A new analysis of data from the IceCube Neutrino Observatory suggests that the energy spectrum of cosmic neutrinos is more complex than was previously thought. Whereas a previous study found that the energies of these ubiquitous, nearly massless particles follow a simple power law distribution, the latest analysis reveals a knee-like bend in the spectrum at around 30 TeV. The discovery could help astrophysicists better understand where cosmic neutrinos come from and what objects and processes in the universe are producing them.

Neutrinos are subatomic particles that are around a million times less massive than electrons. They are known to come in (at least) three different “flavours” – electron, muon and tau – but they have no electrical charge, and they interact with matter only rarely, via the weak nuclear force and gravity. This means they can travel vast distances through the universe without being deflected by magnetic fields or absorbed by interstellar material along the way.

Astrophysicists think cosmic neutrinos are produced in collisions between high-energy cosmic rays and other particles. Since cosmic rays are accelerated by a range of astrophysical sources – including gamma-ray bursts, active galactic nuclei powered by supermassive black holes, and other extreme cosmic processes – the neutrino spectrum is a way of gleaning information about where these sources are and how they work.

The catch is that because neutrinos interact so weakly, they must be studied using detectors with a very large volume. For this reason, neutrino scientists often use natural structures such as deep water or expanses of ice to support their detectors. These locations also have the advantage of being shielded from muons, cosmic rays and other sources of background noise.

Measuring neutrinos since 2010

The 5000 optical sensors that make up the IceCube observatory are suspended within a cubic kilometre of Antarctic ice. They are designed to detect the telltale flashes of visible and ultraviolet light that occur whenever a neutrino interacts with a molecule of ice. During these rare detection events, the neutrino either leaves behind an elongated track or produces a “cascade” in which its energy is contained in a small, spherical volume inside the ice.

IceCube’s detectors have been operating since 2010 and the earliest data they produced suggested that the energies of the detected neutrinos followed a single falling power law distribution. Researchers were initially pleased with this result because it agreed with simple models that related cosmic neutrinos to cosmic rays, says Aswathi Balagopal V, a postdoctoral researcher at the University of Wisconsin, US, and a member of the IceCube collaboration. These models suggested that cosmic ray acceleration takes place exclusively in so-called shock environments where collision events produce neutrinos.

In the new work, Balagopal V and colleagues performed two different, independent, types of analysis on more than 10 years’ worth of neutrino observations in the 1 TeV to 10 PeV range. The first analysis involved measuring a sample of neutrino cascades and a sample of neutrino tracks in the detector. The team then combined the results of both sets of measurements to characterize the neutrino spectrum.

The second analysis used a new event sample consisting of neutrinos with “interaction vertices” inside the detector. “This sample therefore contains neutrinos of all flavours,” explains Balagopal V, “and we performed a fit to the energy spectrum using these events.”
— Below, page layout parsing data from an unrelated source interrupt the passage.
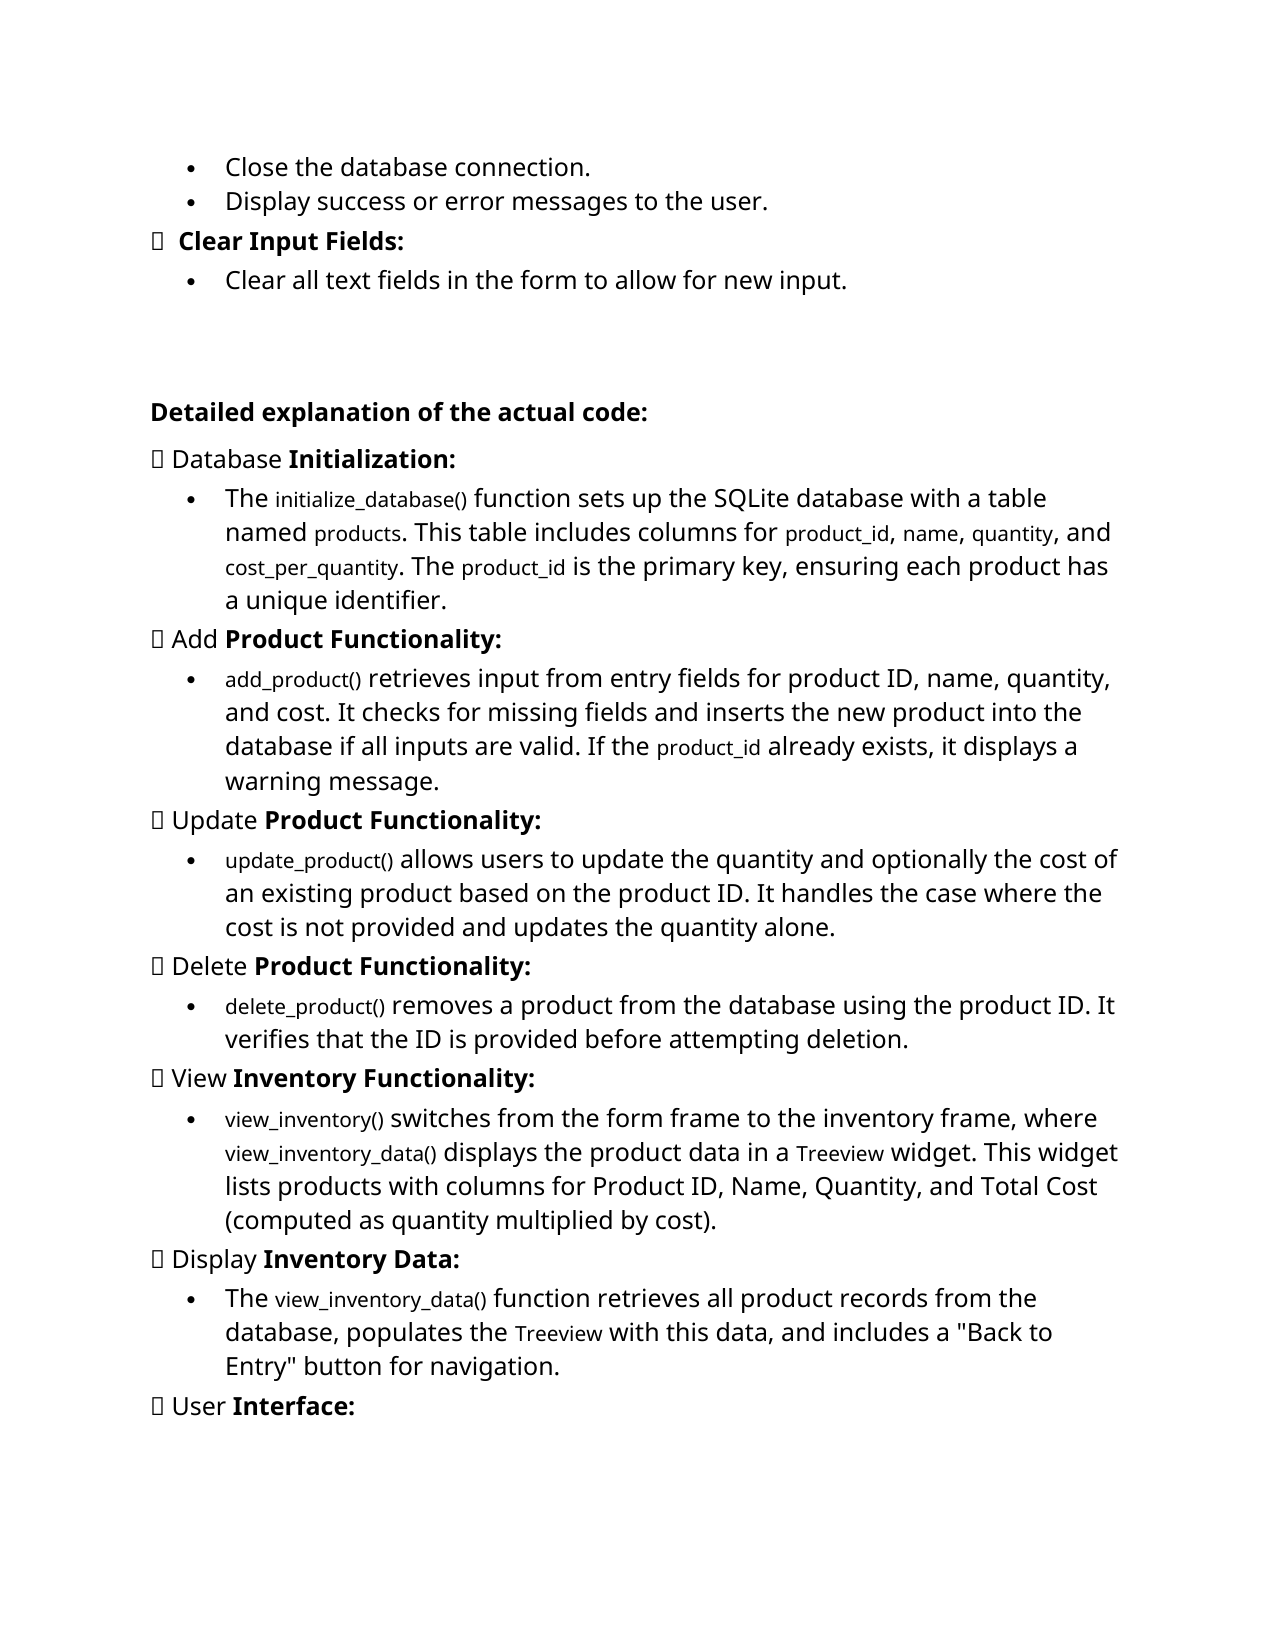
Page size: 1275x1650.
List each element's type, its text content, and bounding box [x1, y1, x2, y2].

list The view_inventory_data() function retrieves all product records from the database, populates the Treeview with this data, and includes a "Back to Entry" button for navigation. [187, 1281, 1125, 1383]
text  Display Inventory Data: [150, 1242, 1125, 1276]
list Display success or error messages to the user. [187, 184, 1125, 218]
text  View Inventory Functionality: [150, 1061, 1125, 1095]
text  Delete Product Functionality: [150, 949, 1125, 983]
text  Database Initialization: [150, 441, 1125, 475]
list The initialize_database() function sets up the SQLite database with a table named products. This table includes columns for product_id, name, quantity, and cost_per_quantity. The product_id is the primary key, ensuring each product has a unique identifier. [187, 480, 1125, 617]
list Close the database connection. [187, 150, 1125, 184]
text  Add Product Functionality: [150, 622, 1125, 656]
list Clear all text fields in the form to allow for new input. [187, 262, 1125, 296]
text  User Interface: [150, 1388, 1125, 1422]
list update_product() allows users to update the quantity and optionally the cost of an existing product based on the product ID. It handles the case where the cost is not provided and updates the quantity alone. [187, 841, 1125, 944]
list delete_product() removes a product from the database using the product ID. It verifies that the ID is provided before attempting deletion. [187, 988, 1125, 1056]
list add_product() retrieves input from entry fields for product ID, name, quantity, and cost. It checks for missing fields and inserts the new product into the database if all inputs are valid. If the product_id already exists, it displays a warning message. [187, 661, 1125, 797]
text  Clear Input Fields: [150, 223, 1125, 257]
list view_inventory() switches from the form frame to the inventory frame, where view_inventory_data() displays the product data in a Treeview widget. This widget lists products with columns for Product ID, Name, Quantity, and Total Cost (computed as quantity multiplied by cost). [187, 1100, 1125, 1237]
text  Update Product Functionality: [150, 802, 1125, 836]
text Detailed explanation of the actual code: [150, 395, 1125, 429]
Both analyses arrived at the same conclusion, rejecting a single power law distribution with a confidence of more than 4𝜎 (the usual maximum confidence being 5𝜎). The best fit for the data was instead a broken power law, with the spectrum of neutrino energies falling more steeply at higher energies than at energies below around 30 TeV, Balagopal V tells Physics World.

“This implies that there are fewer lower energy neutrinos when compared to what one would obtain with a simple extrapolation of the prediction from higher energies,” she says. “This changing shape of the spectrum can indicate several things: either a changing population of cosmic neutrino sources; or a change in their production mechanism.” If cosmic neutrinos come from more than one kind of astrophysical source, she adds, then each type may be accelerating cosmic rays in a different way.

A final option, Balagopal V notes, is that some theories suggest that interactions with dark matter can also produce such a spectral feature. “With these measurements, we have opened up the possibility of discoveries in any of these directions,” she says. “With more detailed analyses, we could identify if there are additional features in the energy spectrum and we are already analysing new IceCube data to this end.”